SUPPLIED MATERIAL =>
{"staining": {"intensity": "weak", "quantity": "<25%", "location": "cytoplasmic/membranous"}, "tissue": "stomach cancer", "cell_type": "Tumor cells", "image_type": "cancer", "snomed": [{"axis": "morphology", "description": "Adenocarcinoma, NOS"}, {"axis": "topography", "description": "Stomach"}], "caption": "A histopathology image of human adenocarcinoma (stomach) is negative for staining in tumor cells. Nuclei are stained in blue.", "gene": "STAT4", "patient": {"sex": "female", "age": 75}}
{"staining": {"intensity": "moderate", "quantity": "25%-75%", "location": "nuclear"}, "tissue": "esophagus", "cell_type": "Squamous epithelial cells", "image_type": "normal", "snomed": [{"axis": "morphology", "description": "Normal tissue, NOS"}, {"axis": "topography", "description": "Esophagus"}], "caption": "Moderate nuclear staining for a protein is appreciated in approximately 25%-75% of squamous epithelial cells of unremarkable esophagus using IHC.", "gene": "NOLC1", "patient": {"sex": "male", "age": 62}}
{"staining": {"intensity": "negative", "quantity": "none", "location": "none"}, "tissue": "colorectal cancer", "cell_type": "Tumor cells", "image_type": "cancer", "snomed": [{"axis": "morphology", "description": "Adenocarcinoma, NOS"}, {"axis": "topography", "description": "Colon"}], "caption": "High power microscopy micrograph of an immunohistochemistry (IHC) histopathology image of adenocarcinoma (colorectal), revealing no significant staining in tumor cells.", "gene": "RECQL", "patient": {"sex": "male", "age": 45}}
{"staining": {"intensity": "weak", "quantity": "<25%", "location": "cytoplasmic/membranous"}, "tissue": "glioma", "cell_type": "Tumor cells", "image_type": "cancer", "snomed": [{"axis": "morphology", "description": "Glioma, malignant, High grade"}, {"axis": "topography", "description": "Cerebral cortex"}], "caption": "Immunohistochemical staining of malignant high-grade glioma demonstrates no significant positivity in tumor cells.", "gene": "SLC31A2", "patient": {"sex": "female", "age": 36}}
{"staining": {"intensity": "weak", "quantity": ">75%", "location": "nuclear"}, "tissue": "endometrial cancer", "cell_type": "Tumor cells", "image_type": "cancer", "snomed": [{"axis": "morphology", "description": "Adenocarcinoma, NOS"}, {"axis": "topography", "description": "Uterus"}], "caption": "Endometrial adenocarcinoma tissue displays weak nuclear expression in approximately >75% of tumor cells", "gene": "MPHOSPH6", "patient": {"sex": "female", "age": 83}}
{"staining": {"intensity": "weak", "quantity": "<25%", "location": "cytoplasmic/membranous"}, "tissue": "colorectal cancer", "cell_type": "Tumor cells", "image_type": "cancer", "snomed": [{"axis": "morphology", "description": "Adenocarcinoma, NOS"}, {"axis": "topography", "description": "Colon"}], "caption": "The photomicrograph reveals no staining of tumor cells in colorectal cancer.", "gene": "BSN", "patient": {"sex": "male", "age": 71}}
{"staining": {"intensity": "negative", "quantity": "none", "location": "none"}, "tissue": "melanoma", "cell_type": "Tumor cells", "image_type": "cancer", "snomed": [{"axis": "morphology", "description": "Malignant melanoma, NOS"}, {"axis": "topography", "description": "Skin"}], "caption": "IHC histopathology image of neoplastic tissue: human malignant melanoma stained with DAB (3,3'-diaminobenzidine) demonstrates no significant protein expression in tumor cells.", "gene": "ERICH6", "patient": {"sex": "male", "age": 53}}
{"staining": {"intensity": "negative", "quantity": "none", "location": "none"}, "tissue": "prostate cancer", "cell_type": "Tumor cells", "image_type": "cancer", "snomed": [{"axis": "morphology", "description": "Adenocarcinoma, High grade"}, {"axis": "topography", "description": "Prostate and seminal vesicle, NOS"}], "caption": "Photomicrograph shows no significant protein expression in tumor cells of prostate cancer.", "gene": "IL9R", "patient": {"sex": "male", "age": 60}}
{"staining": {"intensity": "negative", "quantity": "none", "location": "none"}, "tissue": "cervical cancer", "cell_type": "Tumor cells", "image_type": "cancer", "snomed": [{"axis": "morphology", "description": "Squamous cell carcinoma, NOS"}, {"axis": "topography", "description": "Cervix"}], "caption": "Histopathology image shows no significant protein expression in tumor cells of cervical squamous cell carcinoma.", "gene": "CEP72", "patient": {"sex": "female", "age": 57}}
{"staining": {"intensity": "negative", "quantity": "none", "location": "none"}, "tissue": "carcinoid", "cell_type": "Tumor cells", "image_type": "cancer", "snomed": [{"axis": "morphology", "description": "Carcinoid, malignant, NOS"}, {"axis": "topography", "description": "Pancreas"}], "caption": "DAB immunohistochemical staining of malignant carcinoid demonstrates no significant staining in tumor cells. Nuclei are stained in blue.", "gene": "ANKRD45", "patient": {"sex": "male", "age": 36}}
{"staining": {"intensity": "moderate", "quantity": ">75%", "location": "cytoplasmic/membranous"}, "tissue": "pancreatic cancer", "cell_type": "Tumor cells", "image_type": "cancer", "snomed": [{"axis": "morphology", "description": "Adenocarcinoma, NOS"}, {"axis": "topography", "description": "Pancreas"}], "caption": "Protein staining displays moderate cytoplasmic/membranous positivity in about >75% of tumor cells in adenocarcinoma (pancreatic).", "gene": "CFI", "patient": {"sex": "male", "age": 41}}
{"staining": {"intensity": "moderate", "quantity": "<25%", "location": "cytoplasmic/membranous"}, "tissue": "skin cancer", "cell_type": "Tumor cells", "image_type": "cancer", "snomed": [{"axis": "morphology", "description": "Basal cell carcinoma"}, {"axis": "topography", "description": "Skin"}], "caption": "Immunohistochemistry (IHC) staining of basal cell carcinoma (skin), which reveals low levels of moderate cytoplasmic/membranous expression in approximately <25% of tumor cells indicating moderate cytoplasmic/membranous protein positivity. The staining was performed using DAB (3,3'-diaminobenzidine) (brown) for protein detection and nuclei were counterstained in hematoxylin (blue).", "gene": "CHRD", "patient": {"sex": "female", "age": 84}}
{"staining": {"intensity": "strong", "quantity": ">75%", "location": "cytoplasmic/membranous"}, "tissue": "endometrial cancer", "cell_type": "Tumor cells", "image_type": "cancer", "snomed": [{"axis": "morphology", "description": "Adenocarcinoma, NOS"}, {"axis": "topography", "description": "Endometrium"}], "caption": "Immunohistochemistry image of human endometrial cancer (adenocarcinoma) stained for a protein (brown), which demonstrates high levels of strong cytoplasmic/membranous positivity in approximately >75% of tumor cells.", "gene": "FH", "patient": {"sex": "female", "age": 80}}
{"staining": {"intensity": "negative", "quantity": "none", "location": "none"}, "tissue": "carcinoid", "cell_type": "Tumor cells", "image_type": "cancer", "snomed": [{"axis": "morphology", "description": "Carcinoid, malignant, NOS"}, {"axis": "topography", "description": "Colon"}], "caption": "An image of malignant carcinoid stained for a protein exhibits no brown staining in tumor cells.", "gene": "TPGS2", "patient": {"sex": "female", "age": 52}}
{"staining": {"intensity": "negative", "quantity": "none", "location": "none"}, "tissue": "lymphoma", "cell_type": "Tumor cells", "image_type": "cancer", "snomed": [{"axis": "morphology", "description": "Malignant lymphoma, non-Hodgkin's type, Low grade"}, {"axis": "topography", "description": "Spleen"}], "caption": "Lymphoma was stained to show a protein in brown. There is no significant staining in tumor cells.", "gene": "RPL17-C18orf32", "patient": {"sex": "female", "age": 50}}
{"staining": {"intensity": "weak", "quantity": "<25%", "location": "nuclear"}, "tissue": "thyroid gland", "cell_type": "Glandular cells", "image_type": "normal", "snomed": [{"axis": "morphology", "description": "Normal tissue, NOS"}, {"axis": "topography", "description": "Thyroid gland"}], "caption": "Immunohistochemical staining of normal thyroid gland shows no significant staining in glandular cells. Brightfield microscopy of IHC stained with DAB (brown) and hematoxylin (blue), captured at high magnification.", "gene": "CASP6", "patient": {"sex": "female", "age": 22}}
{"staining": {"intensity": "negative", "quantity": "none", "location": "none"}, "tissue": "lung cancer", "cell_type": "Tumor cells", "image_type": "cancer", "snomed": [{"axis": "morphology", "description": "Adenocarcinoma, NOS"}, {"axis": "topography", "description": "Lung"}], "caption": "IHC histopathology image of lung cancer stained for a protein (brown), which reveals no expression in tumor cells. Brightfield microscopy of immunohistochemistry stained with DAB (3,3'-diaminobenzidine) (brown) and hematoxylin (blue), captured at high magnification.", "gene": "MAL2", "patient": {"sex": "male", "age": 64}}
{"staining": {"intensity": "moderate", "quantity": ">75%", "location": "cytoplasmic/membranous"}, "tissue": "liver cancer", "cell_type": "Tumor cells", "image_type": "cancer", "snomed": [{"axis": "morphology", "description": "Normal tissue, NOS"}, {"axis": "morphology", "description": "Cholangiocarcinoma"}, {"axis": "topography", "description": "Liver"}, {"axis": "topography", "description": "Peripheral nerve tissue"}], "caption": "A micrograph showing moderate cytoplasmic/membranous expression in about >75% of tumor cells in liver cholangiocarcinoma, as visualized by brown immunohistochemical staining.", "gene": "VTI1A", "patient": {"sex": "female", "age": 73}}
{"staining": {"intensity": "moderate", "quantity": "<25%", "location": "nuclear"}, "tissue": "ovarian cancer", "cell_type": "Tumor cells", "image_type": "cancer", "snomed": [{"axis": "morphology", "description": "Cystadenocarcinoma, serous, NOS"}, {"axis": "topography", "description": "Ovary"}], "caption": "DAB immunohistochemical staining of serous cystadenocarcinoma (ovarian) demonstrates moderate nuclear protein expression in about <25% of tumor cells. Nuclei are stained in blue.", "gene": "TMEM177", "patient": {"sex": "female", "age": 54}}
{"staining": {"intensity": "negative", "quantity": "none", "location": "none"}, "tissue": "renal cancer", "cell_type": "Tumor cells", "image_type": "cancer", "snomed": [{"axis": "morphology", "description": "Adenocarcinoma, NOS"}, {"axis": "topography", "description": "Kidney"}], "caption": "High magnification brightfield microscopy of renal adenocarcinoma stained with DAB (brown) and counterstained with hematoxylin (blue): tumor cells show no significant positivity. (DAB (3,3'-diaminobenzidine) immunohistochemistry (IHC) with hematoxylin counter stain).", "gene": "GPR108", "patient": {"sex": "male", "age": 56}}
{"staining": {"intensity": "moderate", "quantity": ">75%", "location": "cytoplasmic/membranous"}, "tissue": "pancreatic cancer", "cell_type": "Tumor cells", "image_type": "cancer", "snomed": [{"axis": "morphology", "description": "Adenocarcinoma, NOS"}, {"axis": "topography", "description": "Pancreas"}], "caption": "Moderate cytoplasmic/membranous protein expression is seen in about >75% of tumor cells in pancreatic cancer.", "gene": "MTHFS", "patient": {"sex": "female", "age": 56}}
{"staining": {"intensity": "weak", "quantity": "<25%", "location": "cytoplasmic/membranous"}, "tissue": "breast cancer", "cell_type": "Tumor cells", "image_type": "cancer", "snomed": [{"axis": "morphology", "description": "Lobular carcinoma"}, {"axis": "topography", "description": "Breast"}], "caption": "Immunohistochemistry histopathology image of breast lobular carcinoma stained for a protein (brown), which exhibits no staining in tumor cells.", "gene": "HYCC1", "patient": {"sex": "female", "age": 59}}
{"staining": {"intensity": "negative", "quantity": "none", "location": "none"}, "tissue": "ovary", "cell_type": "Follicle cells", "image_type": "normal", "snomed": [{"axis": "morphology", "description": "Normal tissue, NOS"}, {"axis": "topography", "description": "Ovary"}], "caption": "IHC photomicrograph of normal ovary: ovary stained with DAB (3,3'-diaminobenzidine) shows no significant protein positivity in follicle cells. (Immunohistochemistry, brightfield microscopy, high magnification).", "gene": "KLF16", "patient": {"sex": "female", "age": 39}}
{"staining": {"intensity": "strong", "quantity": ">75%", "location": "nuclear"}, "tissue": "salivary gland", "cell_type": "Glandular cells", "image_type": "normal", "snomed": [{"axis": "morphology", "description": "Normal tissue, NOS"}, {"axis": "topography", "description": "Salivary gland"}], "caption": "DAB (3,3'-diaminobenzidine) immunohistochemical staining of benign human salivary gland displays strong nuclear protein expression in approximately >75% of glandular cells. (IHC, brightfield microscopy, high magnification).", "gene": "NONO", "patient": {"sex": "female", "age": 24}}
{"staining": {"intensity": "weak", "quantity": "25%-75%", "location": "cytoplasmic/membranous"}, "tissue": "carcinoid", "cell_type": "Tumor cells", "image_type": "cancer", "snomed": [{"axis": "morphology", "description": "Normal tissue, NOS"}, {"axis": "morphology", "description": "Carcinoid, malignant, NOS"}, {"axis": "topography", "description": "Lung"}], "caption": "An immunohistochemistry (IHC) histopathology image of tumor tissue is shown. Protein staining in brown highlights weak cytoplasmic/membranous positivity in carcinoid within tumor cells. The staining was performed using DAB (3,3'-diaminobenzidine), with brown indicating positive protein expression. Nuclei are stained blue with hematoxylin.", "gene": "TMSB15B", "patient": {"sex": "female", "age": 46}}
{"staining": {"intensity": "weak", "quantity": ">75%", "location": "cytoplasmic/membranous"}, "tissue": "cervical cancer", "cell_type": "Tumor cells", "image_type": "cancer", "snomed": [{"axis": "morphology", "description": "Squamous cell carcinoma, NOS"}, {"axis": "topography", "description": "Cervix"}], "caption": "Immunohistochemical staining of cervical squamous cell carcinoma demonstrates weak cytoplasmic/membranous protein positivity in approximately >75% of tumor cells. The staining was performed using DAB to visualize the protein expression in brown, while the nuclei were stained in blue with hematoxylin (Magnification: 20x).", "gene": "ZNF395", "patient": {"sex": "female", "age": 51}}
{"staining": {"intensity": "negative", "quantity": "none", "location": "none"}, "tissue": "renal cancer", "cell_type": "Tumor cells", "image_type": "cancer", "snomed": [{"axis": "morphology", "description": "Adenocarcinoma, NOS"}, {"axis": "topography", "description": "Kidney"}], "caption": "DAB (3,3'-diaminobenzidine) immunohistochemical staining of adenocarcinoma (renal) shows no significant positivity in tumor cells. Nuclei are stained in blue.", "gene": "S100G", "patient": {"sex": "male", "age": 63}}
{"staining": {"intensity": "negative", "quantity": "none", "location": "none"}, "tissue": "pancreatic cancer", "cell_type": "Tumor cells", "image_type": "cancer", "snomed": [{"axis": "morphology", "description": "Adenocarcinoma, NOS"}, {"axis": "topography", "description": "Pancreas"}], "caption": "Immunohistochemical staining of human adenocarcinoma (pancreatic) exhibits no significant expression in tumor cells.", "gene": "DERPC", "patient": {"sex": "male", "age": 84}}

ACTION ITEM => The stretch of entries above that starts with the line containing "cytoplasmic/membranous protein expression" and goes on through the line containing "photomicrograph of normal" is to be transcribed exactly, and no other line is to be transcribed.

RESULT OF THE EXERCISE =>
{"staining": {"intensity": "moderate", "quantity": ">75%", "location": "cytoplasmic/membranous"}, "tissue": "pancreatic cancer", "cell_type": "Tumor cells", "image_type": "cancer", "snomed": [{"axis": "morphology", "description": "Adenocarcinoma, NOS"}, {"axis": "topography", "description": "Pancreas"}], "caption": "Moderate cytoplasmic/membranous protein expression is seen in about >75% of tumor cells in pancreatic cancer.", "gene": "MTHFS", "patient": {"sex": "female", "age": 56}}
{"staining": {"intensity": "weak", "quantity": "<25%", "location": "cytoplasmic/membranous"}, "tissue": "breast cancer", "cell_type": "Tumor cells", "image_type": "cancer", "snomed": [{"axis": "morphology", "description": "Lobular carcinoma"}, {"axis": "topography", "description": "Breast"}], "caption": "Immunohistochemistry histopathology image of breast lobular carcinoma stained for a protein (brown), which exhibits no staining in tumor cells.", "gene": "HYCC1", "patient": {"sex": "female", "age": 59}}
{"staining": {"intensity": "negative", "quantity": "none", "location": "none"}, "tissue": "ovary", "cell_type": "Follicle cells", "image_type": "normal", "snomed": [{"axis": "morphology", "description": "Normal tissue, NOS"}, {"axis": "topography", "description": "Ovary"}], "caption": "IHC photomicrograph of normal ovary: ovary stained with DAB (3,3'-diaminobenzidine) shows no significant protein positivity in follicle cells. (Immunohistochemistry, brightfield microscopy, high magnification).", "gene": "KLF16", "patient": {"sex": "female", "age": 39}}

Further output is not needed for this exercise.